With a focus on brain health, our health system has an opportunity to seek and enact models and mechanisms to find innovative ways to support people living with neurological disorders like Dementia. This panel will foster dialogue on how we can learn from other jurisdictions, understand the impact of the current care continuum, and highlight the need to drive better outcomes through partnerships.
Research security within Canadian research institutions
The panel will discuss how Canadian institutions are handling the issue of research security. Research security refers to the ability to identify possible security risks to a researcher’s work and determine the measures that minimize these risks to protect scientific research and discovery. Canada and like-minded countries are attractive targets to hostile actors with malicious intent, and this year’s panel will invite experts from universities and third-party organizations that conduct research to discuss what these organizations are doing to maintain an open and secure research environment in an era of increasing risk.
Going for the gold: Building a world-class evidence-support system for health for future preparedness
The response to COVID-19 placed an unprecedented demand on the creation and use of evidence to support timely and effective decision-making, both domestically and globally. This panel will reflect and build upon learnings from COVID-19 concerning how evidence is funded, synthesized, and used across different stakeholders in a learning health systems approach. The interdisciplinary and multi-organizational panellists will reflect on the different types of, and approaches to gathering evidence; responsiveness to shifting needs; opportunities to formalize collaboration and scale rapid response capacity; strengthening health equity through engagement of community and cultural partners; and better utilizing the information in decision-making.
Under the microscope – Artificial Intelligence for Scientific Discovery and Design
Science and discovery is a driving force of global economies. The use of AI and machine learning for science and engineering has the potential to radically transform the nature of scientific inquiry and discovery. This panel will 1) examine the unique legal, ethical, social and policy considerations for AI for science and discovery; and 2) engage with the audience to identify gaps in current policies and next steps for addressing those gaps, including follow-up actions for further engagement with stakeholders.

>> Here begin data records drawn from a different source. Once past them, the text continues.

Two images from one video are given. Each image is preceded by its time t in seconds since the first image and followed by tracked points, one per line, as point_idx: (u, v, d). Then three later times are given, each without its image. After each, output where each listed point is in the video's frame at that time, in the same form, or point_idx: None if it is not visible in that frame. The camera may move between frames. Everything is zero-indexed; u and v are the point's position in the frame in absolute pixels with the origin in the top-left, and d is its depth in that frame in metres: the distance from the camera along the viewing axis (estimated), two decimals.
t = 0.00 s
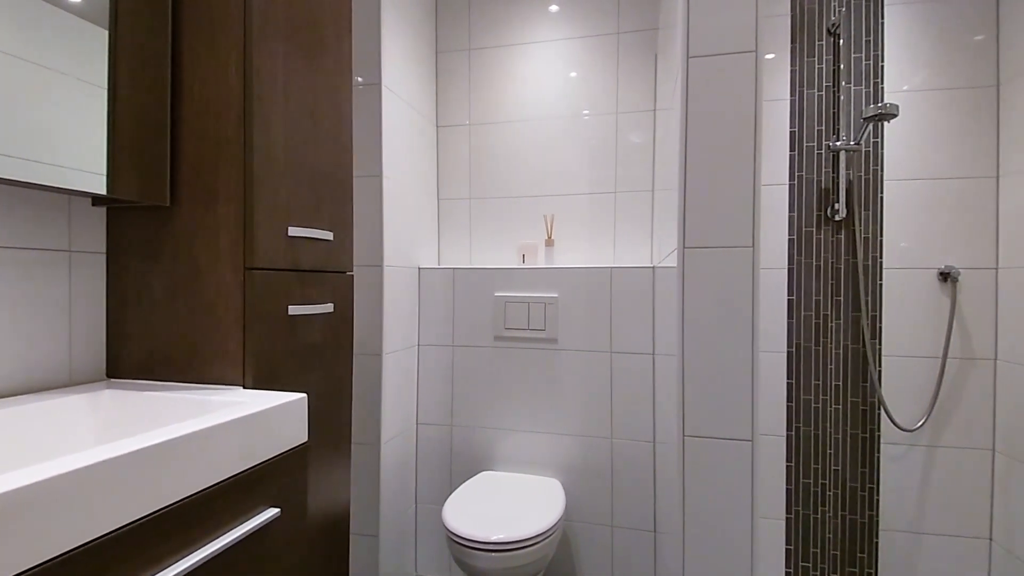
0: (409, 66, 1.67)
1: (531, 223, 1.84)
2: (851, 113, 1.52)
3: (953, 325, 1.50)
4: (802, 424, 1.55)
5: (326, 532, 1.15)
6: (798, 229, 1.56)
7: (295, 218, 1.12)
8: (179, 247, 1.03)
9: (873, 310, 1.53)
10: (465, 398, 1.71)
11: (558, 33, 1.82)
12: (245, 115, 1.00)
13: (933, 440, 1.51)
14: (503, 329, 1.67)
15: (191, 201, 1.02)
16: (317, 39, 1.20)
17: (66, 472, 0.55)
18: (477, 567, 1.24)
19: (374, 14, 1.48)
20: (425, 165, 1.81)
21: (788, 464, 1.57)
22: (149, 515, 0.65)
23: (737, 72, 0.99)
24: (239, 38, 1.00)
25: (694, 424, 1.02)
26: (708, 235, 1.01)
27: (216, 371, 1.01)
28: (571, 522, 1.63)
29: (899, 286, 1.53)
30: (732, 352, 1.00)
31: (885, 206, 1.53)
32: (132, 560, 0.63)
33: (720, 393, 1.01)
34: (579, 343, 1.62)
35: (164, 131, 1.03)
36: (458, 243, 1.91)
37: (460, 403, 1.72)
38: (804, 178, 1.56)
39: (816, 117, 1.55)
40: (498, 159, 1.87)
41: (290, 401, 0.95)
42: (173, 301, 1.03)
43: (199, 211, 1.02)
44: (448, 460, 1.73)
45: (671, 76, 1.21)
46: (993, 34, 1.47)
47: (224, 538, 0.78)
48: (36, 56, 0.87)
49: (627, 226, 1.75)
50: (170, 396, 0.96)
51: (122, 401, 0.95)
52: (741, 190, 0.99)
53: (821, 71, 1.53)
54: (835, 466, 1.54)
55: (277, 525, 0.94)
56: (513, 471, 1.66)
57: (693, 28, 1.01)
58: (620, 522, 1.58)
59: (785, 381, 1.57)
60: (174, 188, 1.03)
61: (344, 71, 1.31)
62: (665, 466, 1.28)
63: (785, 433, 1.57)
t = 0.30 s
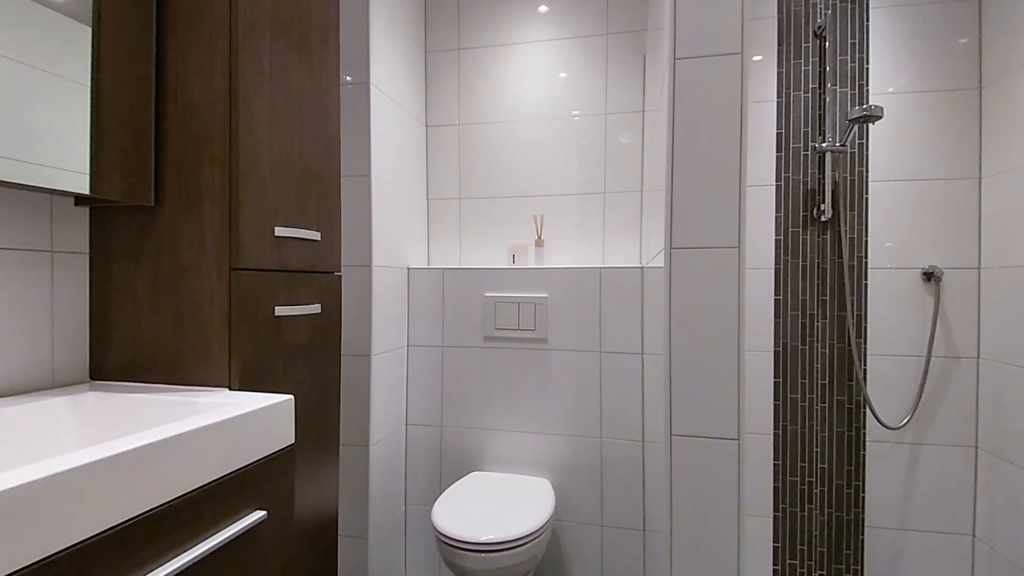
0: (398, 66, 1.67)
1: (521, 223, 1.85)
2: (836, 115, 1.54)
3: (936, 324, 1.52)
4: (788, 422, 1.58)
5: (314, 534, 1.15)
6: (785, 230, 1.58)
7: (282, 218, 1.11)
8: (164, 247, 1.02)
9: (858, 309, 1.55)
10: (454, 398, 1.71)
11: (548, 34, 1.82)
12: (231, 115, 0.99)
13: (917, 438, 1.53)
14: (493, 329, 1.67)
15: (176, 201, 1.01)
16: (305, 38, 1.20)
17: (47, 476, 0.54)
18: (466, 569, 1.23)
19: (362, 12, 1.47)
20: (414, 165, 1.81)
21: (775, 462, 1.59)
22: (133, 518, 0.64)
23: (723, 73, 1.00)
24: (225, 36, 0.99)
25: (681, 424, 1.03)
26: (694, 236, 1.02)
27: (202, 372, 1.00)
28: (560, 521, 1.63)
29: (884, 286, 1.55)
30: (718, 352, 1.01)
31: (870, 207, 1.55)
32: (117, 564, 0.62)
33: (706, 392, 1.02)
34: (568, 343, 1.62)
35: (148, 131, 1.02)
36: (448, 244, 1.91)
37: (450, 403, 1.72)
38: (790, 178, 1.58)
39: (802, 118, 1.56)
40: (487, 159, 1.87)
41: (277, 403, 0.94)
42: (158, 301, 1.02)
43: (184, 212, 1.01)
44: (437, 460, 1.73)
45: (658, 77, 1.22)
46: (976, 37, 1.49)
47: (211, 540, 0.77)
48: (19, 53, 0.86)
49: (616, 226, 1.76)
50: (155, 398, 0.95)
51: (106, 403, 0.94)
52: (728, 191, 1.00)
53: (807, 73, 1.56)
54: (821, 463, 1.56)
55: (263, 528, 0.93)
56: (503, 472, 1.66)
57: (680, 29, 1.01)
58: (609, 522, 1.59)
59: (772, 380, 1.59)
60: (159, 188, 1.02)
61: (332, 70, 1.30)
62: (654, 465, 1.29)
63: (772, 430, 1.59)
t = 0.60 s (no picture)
0: (388, 65, 1.66)
1: (511, 223, 1.85)
2: (824, 116, 1.56)
3: (921, 324, 1.53)
4: (777, 421, 1.59)
5: (303, 536, 1.14)
6: (773, 230, 1.59)
7: (269, 218, 1.10)
8: (150, 247, 1.01)
9: (845, 309, 1.57)
10: (445, 398, 1.71)
11: (538, 34, 1.83)
12: (217, 114, 0.98)
13: (903, 436, 1.55)
14: (484, 330, 1.68)
15: (162, 201, 1.01)
16: (293, 37, 1.19)
17: (31, 479, 0.53)
18: (457, 569, 1.23)
19: (352, 12, 1.46)
20: (405, 164, 1.81)
21: (764, 460, 1.60)
22: (119, 521, 0.64)
23: (711, 75, 1.00)
24: (211, 35, 0.98)
25: (669, 423, 1.03)
26: (682, 236, 1.02)
27: (189, 373, 0.99)
28: (551, 521, 1.63)
29: (870, 286, 1.56)
30: (706, 351, 1.02)
31: (856, 208, 1.57)
32: (102, 568, 0.62)
33: (694, 392, 1.02)
34: (559, 342, 1.63)
35: (133, 130, 1.00)
36: (438, 243, 1.91)
37: (441, 404, 1.72)
38: (778, 179, 1.59)
39: (790, 120, 1.58)
40: (478, 159, 1.87)
41: (265, 404, 0.94)
42: (144, 302, 1.01)
43: (171, 211, 1.00)
44: (428, 461, 1.73)
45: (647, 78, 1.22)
46: (960, 40, 1.51)
47: (198, 543, 0.77)
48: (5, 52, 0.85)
49: (606, 226, 1.76)
50: (141, 399, 0.95)
51: (91, 404, 0.93)
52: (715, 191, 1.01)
53: (795, 74, 1.57)
54: (809, 462, 1.57)
55: (251, 531, 0.93)
56: (494, 472, 1.67)
57: (667, 31, 1.02)
58: (599, 521, 1.59)
59: (760, 379, 1.60)
60: (144, 188, 1.01)
61: (321, 70, 1.29)
62: (643, 465, 1.29)
63: (761, 429, 1.60)
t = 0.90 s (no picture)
0: (378, 64, 1.66)
1: (502, 223, 1.85)
2: (811, 118, 1.57)
3: (907, 323, 1.55)
4: (765, 419, 1.60)
5: (291, 538, 1.14)
6: (761, 230, 1.60)
7: (257, 218, 1.10)
8: (136, 247, 1.00)
9: (832, 308, 1.59)
10: (436, 398, 1.71)
11: (529, 34, 1.83)
12: (204, 113, 0.97)
13: (888, 434, 1.57)
14: (474, 329, 1.67)
15: (148, 200, 1.00)
16: (280, 35, 1.18)
17: (15, 480, 0.53)
18: (447, 569, 1.23)
19: (341, 10, 1.46)
20: (395, 164, 1.80)
21: (752, 459, 1.61)
22: (104, 523, 0.63)
23: (698, 77, 1.01)
24: (197, 33, 0.97)
25: (657, 422, 1.04)
26: (670, 236, 1.03)
27: (176, 374, 0.98)
28: (541, 521, 1.64)
29: (857, 286, 1.58)
30: (693, 350, 1.02)
31: (843, 208, 1.58)
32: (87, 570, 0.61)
33: (682, 391, 1.03)
34: (549, 342, 1.63)
35: (118, 129, 0.99)
36: (429, 243, 1.90)
37: (431, 404, 1.71)
38: (766, 180, 1.60)
39: (777, 121, 1.59)
40: (469, 159, 1.87)
41: (252, 405, 0.93)
42: (130, 303, 1.00)
43: (157, 211, 0.99)
44: (418, 461, 1.72)
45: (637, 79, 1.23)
46: (945, 43, 1.53)
47: (185, 545, 0.76)
48: None
49: (596, 227, 1.77)
50: (127, 400, 0.94)
51: (76, 406, 0.92)
52: (702, 192, 1.02)
53: (783, 76, 1.58)
54: (796, 460, 1.59)
55: (239, 533, 0.92)
56: (484, 472, 1.67)
57: (655, 32, 1.03)
58: (589, 520, 1.60)
59: (748, 378, 1.62)
60: (130, 187, 1.00)
61: (310, 69, 1.29)
62: (633, 463, 1.30)
63: (749, 428, 1.61)
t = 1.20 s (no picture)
0: (369, 63, 1.65)
1: (494, 223, 1.85)
2: (799, 119, 1.59)
3: (894, 322, 1.57)
4: (755, 418, 1.61)
5: (281, 539, 1.13)
6: (750, 230, 1.62)
7: (246, 217, 1.09)
8: (123, 247, 0.99)
9: (821, 307, 1.60)
10: (427, 399, 1.71)
11: (520, 35, 1.83)
12: (191, 111, 0.96)
13: (876, 433, 1.59)
14: (466, 329, 1.67)
15: (135, 199, 0.99)
16: (270, 34, 1.18)
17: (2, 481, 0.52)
18: (438, 570, 1.23)
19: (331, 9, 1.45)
20: (386, 164, 1.80)
21: (742, 457, 1.62)
22: (92, 525, 0.62)
23: (688, 78, 1.02)
24: (185, 31, 0.96)
25: (646, 421, 1.05)
26: (660, 237, 1.04)
27: (163, 375, 0.97)
28: (532, 520, 1.64)
29: (845, 285, 1.60)
30: (683, 350, 1.03)
31: (831, 209, 1.60)
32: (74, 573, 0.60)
33: (671, 390, 1.04)
34: (540, 342, 1.63)
35: (103, 127, 0.98)
36: (420, 243, 1.90)
37: (422, 404, 1.71)
38: (755, 180, 1.61)
39: (766, 122, 1.60)
40: (460, 159, 1.87)
41: (242, 406, 0.93)
42: (117, 303, 0.99)
43: (144, 210, 0.98)
44: (409, 461, 1.72)
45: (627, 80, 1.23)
46: (931, 45, 1.55)
47: (174, 547, 0.75)
48: None
49: (587, 227, 1.78)
50: (113, 402, 0.93)
51: (61, 407, 0.90)
52: (692, 193, 1.02)
53: (772, 77, 1.60)
54: (785, 458, 1.60)
55: (228, 535, 0.91)
56: (476, 472, 1.67)
57: (645, 33, 1.03)
58: (580, 519, 1.60)
59: (738, 377, 1.63)
60: (116, 186, 0.99)
61: (300, 68, 1.28)
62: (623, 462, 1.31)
63: (739, 426, 1.62)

Weaving Indigenous Science and federal research: barriers and bright spots
The purpose of this panel is to highlight practices and innovative insights for the equitable and ethical treatment of Indigenous Science (IS) in federal research. With the help of a few case studies from diverse and intersecting contexts, this panel will discuss, dialogue, and identify fundamental elements to acknowledge the meaningful inclusion of IS in federal research. In the course of discussion and dialogue, this panel aims to underscore some key elements as bridging agents to enable a fuller understanding, and valuing of IS in federal science. Additionally, the panelists are uniquely positioned to reflect on how bridging knowledge systems can support and enhance the mutual interests of Indigenous communities and federal science.